Exercise:
What you return must match the listing below character for character, minus any pictures.

Data block:
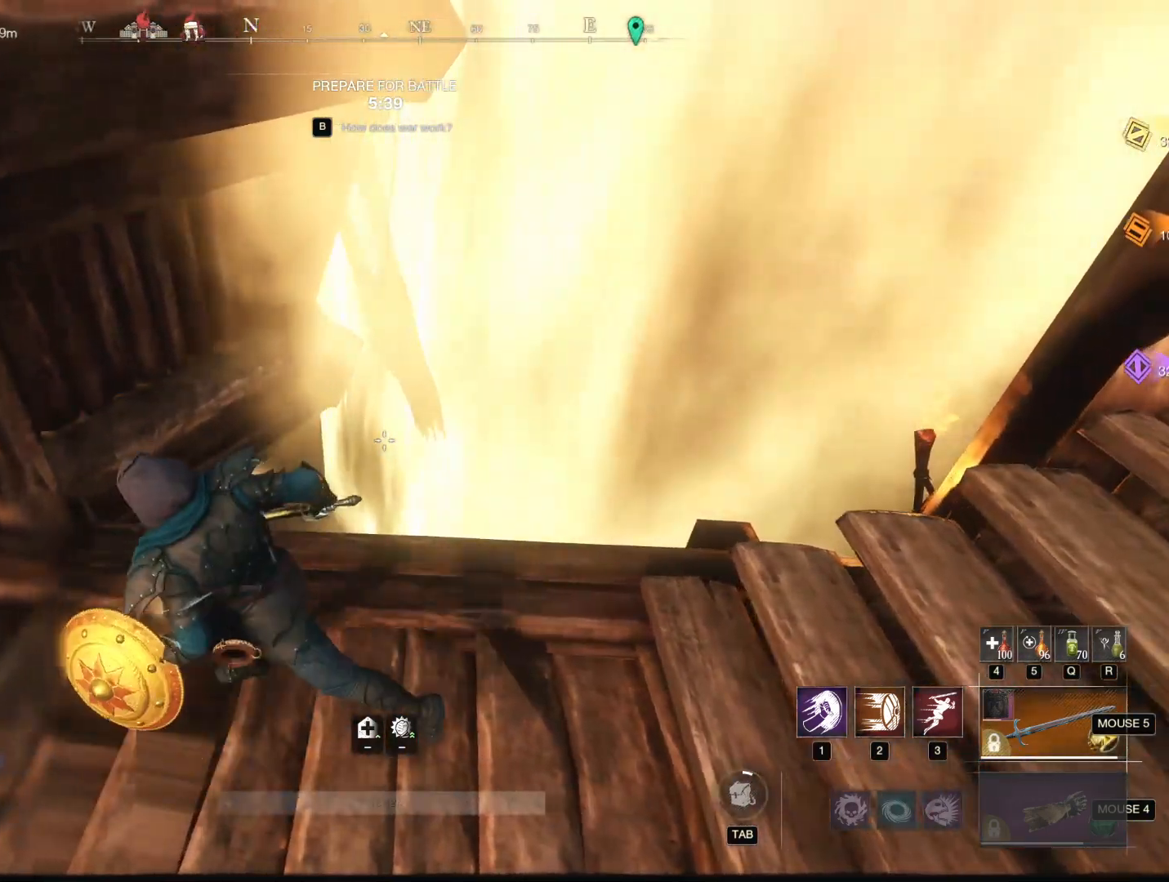
{"keys": [], "mouse": [], "events": [[50, "d", "down"], [334, "d", "up"]]}
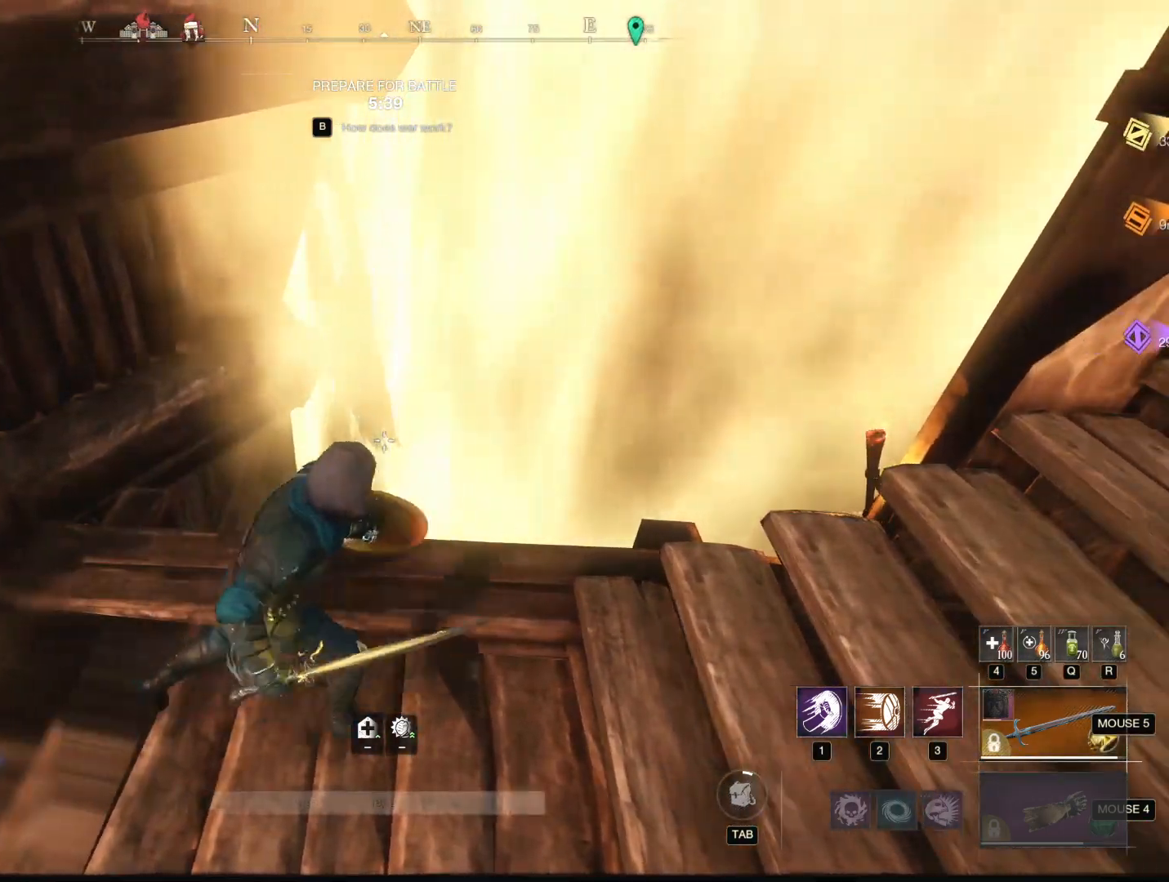
{"keys": [], "mouse": [], "events": []}
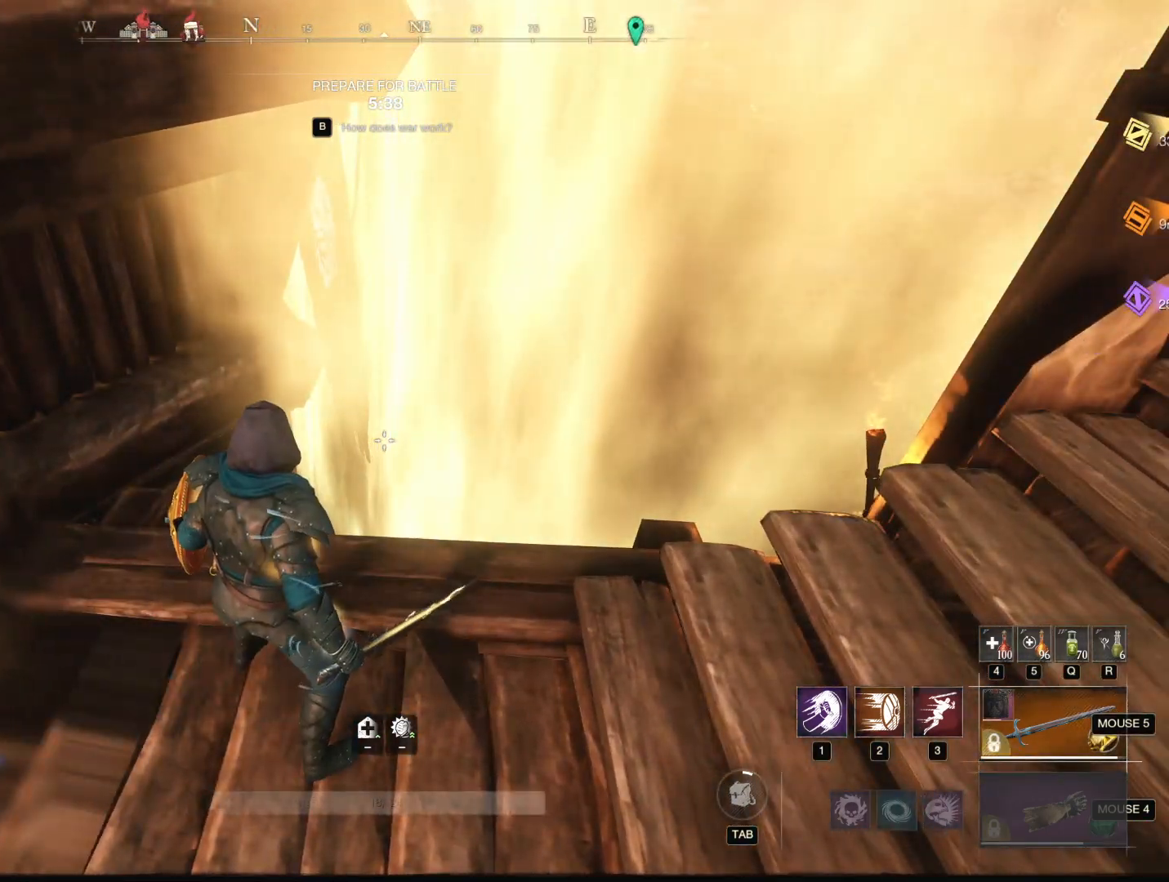
{"keys": [], "mouse": [], "events": []}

Exercise result:
{"keys": [], "mouse": [], "events": [[50, "d", "down"], [334, "d", "up"]]}
{"keys": [], "mouse": [], "events": []}
{"keys": [], "mouse": [], "events": []}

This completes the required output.